### [Task brief]
Turn the lines of text in the records below into a single numbered list, skipping any blank lines. Leave the pictures out of your answer.

### [Provided material]
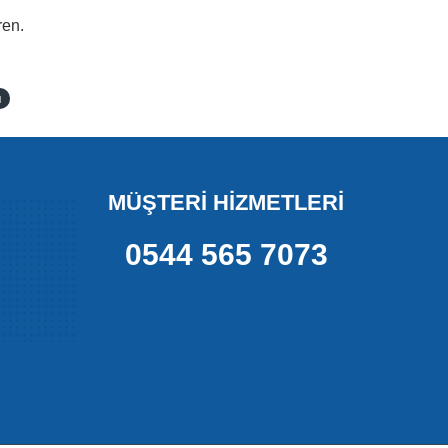
ren.
ı
MÜŞTERİ HİZMETLERİ
0544 565 7073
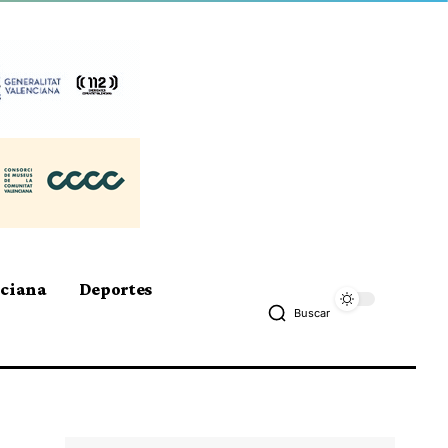
nciana
Deportes
Buscar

### [Task response]
1. ren.
2. ı
3. MÜŞTERİ HİZMETLERİ
4. 0544 565 7073
5. nciana
6. Deportes
7. Buscar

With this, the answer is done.